Print the lines in the listing below that fall between the line with "right eye: (229, 174)" and the line with "left back paw: (503, 442)", those two lines included, exactly as they stand and with nothing else.

[Data under study — start]

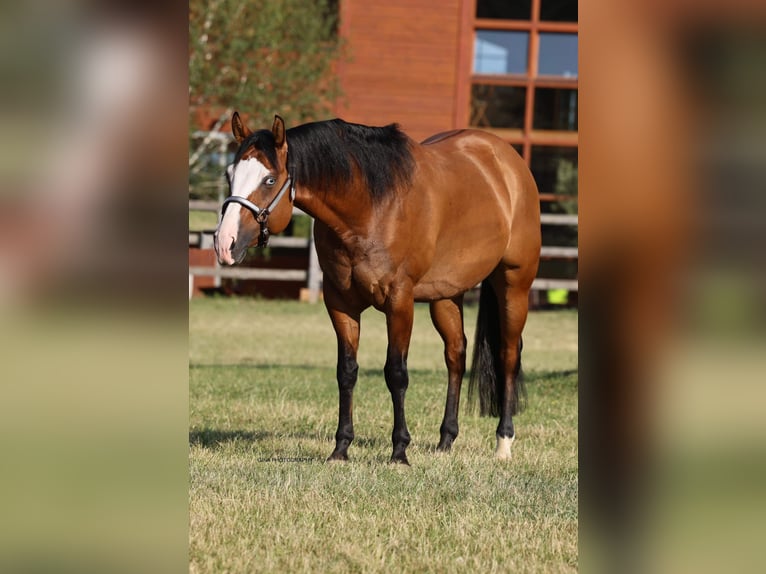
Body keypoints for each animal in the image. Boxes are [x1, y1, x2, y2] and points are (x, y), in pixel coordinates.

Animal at [213, 113, 544, 468]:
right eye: (229, 174)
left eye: (270, 180)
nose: (224, 242)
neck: (370, 206)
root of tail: (509, 161)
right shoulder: (340, 303)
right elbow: (346, 371)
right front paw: (341, 448)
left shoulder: (399, 302)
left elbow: (396, 373)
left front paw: (399, 451)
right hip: (445, 296)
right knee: (456, 356)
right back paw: (446, 441)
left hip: (513, 285)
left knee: (508, 356)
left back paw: (503, 442)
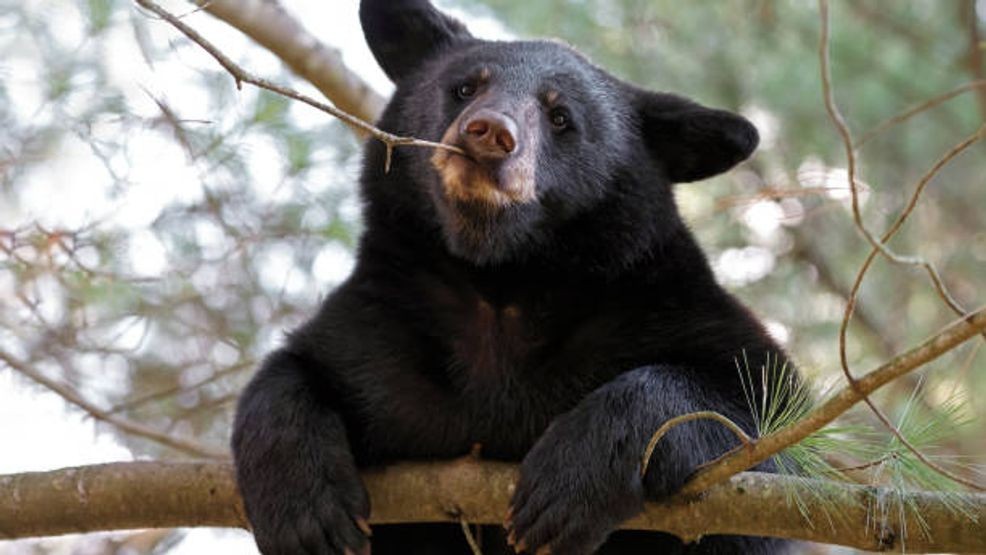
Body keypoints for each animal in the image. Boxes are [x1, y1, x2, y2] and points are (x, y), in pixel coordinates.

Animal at [231, 0, 795, 554]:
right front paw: (306, 513)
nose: (489, 133)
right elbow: (297, 367)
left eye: (561, 116)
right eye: (466, 86)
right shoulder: (383, 320)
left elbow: (759, 421)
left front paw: (568, 482)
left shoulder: (655, 301)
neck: (501, 280)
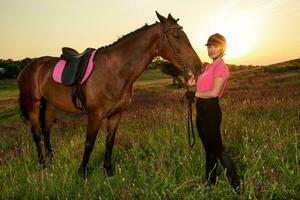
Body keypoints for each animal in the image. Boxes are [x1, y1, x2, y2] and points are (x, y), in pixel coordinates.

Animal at [17, 11, 202, 176]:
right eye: (177, 36)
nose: (198, 66)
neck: (115, 71)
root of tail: (28, 67)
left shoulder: (116, 114)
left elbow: (109, 141)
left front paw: (108, 170)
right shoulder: (95, 115)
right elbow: (89, 143)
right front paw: (82, 172)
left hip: (50, 105)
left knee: (46, 130)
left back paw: (51, 159)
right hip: (32, 104)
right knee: (36, 133)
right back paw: (43, 164)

[Data under study — finish]

Finished exercise:
right eye: (229, 174)
left eye: (270, 180)
nose: (224, 242)
neck: (370, 206)
root of tail: (509, 161)
right shoulder: (340, 303)
right elbow: (346, 371)
right front paw: (341, 448)
left shoulder: (399, 302)
left elbow: (396, 373)
left front paw: (399, 451)
right hip: (445, 296)
right knee: (456, 356)
right back paw: (446, 441)
left hip: (513, 285)
left knee: (508, 356)
left back paw: (503, 442)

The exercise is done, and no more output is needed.